How would he get back to Hebei? Huang was so confused and worried that he started to cry. In his hour of need, two traffic cops approached Huang and gave him a train ticket for Shanghai. They made him board the train immediately, and after arriving in Shanghai a few hours later, Huang was shocked to see the two traffic cops at the train station’s police station. The pair then escorted Huang through the city, dropping him off at a deportation center. He had no idea who these Good Samaritans were, and was equally mystified on how he ended up in Nanjing.

Huang’s tale was the talk of the village. A month later, just as things began to settle down, the young husband-to-be disappeared again. On the night of September 8th, Huang drifted off to sleep at home, but woke up at a train station in Shanghai. As a violent storm pounded rain over his head, Huang’s first thought was to find a soldier he met in the city last time. Never mind that Huang didn’t know the man’s address.

Another pair of Good Samaritans, calling themselves soldiers, took Huang to the necessary barracks. When they finished their duty, the men stepped out, unseen by any troops at the camp.

Disappearing under mysterious circumstances just once is all fine and dandy, but Huang’s village was more concerned the second time around. When Huang returned on September 11th, some suggested that he was being haunted by ghosts. His fiancée, admirably patient up until this point, begged local officials for a divorce. Yet his earlier adventures would prove to be tame when, on September 20th, Huang fainted and materialized in a hotel. Once again, there were two men inside the room, who informed Huang that he was now hundreds of miles away, in the city of Lanzhou.

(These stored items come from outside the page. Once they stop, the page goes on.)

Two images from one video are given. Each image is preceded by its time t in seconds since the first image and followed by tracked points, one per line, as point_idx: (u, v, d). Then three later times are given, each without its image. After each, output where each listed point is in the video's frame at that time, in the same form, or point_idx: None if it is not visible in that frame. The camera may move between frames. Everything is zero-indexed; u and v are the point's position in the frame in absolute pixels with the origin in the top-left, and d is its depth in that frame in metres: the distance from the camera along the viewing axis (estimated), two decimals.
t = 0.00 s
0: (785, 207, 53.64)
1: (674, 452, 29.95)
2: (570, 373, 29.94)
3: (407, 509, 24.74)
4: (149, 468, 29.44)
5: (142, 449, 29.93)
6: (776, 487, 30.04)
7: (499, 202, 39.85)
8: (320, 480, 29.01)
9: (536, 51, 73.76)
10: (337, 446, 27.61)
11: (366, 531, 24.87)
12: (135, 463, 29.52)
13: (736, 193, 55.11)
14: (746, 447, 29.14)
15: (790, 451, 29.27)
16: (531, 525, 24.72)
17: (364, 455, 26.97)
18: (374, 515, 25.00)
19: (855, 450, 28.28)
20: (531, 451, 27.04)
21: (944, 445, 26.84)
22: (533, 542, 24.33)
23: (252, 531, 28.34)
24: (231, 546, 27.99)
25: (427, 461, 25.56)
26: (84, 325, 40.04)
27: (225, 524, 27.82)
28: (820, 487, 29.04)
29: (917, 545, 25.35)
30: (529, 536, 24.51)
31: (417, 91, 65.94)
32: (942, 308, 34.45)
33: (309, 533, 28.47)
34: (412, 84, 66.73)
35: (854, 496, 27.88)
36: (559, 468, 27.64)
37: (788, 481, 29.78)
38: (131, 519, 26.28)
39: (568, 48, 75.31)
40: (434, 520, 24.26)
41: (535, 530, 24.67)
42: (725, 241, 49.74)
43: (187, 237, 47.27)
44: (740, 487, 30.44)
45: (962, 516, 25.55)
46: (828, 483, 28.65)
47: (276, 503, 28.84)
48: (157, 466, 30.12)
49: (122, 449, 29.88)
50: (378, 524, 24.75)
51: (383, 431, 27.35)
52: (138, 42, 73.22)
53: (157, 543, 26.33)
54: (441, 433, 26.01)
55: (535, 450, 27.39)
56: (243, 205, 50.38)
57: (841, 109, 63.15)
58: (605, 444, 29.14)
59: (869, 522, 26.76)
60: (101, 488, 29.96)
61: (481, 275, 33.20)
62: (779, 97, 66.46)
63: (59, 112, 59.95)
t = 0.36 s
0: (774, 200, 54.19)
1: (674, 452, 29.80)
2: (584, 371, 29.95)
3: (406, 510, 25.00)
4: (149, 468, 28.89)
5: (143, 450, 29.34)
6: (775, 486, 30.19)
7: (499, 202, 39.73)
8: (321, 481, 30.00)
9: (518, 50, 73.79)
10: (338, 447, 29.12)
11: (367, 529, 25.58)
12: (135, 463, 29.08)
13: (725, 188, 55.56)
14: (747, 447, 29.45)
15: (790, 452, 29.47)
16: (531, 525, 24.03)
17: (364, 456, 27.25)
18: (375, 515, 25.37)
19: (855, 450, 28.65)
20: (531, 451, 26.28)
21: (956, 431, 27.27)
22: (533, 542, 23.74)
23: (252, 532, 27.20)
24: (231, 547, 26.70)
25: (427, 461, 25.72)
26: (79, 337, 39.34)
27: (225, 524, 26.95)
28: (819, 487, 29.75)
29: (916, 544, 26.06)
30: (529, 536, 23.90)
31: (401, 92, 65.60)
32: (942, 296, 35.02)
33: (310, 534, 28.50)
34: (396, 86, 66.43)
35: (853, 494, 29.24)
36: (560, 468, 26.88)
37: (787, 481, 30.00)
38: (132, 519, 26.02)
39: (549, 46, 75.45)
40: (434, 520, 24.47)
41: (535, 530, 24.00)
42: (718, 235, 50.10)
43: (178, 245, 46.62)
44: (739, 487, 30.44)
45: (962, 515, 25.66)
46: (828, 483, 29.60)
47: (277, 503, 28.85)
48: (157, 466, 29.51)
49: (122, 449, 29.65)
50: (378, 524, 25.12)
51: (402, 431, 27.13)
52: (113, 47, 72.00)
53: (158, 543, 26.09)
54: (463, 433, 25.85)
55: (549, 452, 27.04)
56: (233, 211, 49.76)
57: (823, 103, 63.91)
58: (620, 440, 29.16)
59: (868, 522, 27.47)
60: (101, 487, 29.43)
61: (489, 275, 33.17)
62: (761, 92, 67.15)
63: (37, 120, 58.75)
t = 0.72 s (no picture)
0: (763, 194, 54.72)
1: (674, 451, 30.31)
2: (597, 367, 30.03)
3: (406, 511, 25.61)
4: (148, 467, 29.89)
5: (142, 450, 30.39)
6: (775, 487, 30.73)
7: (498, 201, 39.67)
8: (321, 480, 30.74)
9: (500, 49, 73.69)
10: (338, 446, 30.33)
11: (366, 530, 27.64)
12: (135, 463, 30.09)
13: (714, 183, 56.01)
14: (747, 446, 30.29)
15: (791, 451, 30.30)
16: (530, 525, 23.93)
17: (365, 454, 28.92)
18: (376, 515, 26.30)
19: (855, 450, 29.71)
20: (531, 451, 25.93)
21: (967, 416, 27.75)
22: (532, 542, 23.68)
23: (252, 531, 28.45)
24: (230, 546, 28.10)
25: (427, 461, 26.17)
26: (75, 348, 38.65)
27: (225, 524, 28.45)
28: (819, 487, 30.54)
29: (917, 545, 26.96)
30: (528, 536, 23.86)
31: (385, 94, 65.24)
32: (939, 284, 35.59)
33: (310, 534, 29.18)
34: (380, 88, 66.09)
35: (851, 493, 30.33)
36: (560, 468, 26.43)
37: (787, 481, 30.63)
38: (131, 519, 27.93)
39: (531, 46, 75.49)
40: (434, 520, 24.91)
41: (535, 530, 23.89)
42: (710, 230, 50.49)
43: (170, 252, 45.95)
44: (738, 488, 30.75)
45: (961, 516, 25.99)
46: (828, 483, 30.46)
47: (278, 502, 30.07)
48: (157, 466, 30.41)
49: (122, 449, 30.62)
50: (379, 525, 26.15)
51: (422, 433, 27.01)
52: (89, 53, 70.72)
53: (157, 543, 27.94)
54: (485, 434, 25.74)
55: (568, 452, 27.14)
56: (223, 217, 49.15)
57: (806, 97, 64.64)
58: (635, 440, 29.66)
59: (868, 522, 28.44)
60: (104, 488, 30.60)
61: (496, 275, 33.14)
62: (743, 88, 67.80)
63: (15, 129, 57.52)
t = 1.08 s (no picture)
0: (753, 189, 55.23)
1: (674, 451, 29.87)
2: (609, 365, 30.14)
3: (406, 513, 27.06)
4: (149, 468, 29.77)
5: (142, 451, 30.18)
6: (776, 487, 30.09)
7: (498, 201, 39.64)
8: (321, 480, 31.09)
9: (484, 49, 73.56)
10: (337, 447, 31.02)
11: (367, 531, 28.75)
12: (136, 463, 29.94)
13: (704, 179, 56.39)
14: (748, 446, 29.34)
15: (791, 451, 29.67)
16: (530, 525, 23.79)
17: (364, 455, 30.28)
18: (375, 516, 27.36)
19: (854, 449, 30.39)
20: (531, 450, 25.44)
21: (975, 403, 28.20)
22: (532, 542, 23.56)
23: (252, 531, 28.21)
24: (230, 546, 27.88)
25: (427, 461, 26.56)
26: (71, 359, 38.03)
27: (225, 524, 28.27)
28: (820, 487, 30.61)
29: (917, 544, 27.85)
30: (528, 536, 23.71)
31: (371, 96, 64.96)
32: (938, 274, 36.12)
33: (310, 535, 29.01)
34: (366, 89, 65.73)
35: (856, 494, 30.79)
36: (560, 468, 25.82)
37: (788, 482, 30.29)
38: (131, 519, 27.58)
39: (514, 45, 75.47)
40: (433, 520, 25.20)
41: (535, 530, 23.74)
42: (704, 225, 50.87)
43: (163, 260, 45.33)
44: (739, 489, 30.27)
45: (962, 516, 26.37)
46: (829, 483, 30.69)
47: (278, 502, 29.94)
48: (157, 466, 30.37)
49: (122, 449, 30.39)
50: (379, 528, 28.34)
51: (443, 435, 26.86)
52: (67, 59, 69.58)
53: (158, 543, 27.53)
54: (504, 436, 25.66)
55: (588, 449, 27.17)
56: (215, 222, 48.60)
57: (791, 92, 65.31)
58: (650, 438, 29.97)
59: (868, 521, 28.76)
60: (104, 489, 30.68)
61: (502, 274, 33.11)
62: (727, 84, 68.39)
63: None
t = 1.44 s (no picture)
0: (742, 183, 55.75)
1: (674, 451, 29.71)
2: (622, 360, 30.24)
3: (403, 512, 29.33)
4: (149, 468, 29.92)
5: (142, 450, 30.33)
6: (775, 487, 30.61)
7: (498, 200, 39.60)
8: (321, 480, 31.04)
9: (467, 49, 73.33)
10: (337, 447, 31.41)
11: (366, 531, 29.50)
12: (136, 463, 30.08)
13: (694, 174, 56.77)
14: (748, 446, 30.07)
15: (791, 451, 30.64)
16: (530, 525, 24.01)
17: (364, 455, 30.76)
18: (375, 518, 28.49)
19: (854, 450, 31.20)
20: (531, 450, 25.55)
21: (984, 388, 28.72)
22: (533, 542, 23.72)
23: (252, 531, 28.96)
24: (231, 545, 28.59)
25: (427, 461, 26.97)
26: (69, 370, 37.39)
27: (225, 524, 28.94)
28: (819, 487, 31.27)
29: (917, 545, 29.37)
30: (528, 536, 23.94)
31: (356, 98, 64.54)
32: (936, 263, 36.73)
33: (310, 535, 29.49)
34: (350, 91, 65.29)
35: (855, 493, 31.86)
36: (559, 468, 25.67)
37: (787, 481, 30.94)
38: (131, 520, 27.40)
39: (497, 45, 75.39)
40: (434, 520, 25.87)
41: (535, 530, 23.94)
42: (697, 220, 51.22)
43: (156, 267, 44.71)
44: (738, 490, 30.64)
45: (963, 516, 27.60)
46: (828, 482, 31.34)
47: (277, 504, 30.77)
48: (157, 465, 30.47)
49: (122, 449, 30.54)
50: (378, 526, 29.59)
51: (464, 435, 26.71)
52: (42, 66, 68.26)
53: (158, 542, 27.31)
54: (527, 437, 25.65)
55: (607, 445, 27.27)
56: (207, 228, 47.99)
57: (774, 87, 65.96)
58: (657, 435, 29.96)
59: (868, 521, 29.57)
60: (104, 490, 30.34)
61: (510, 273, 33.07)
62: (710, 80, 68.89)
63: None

The men revealed to Huang that they were responsible for his disappearances, and had disguised themselves as the traffic cops and soldiers Huang encountered earlier. They wanted to take their sleepy abductee on a nine-day trip around the country, starting with Beijing. Their method of travel was unorthodox, but highly efficient. Huang hopped on one of the stranger’s backs, and the man flew him into the air, crossing hundreds of miles in only an hour. There was no wind involved in their flight, and Huang described their pace as being like running.

His magical hosts took Huang to Tiananmen Square, hotels, restaurants, and even a movie theater, where they were allowed to enter without tickets. They ate three meals a day, could speak a number of Chinese dialects, and always had a letter of introduction for whatever and whoever they wanted to see. Unfortunately, the trip of a lifetime came to an end on September 28th, when Huang woke up under a jujube tree at home. Local reception to his third and final adventure was cold. His fiancée’s family cancelled the wedding, and the authorities at one point launched an investigation into Huang, accusing him of hurting village production and spreading superstition.

The flight of Huang Yanqiu has since entered the holy annals of Chinese ufology. His flying companions have been deemed aliens, and the far distances he traveled have been attributed to UFO rides. Non-believers argue that Huang was lying or delusional, while one CCTV program offered the imaginative solution that Huang was sleepwalking. A poster on the question-and-answer site Zhihu has suggested that Huang’s trips were perfectly doable by train at the time. Even if it took 22 hours to get from Handan to Shanghai in 1977, Huang was always gone long enough to take the ride, and nobody ever confirmed seeing his gifted friends.

On the cynical side of things, should we also really ignore the fact that Huang was a young groom who just happened to get involved in this when he was about to be married? I’d venture that disappearing and hanging out with extraordinary flying men is a fool-proof way to cancel a wedding that you don’t want.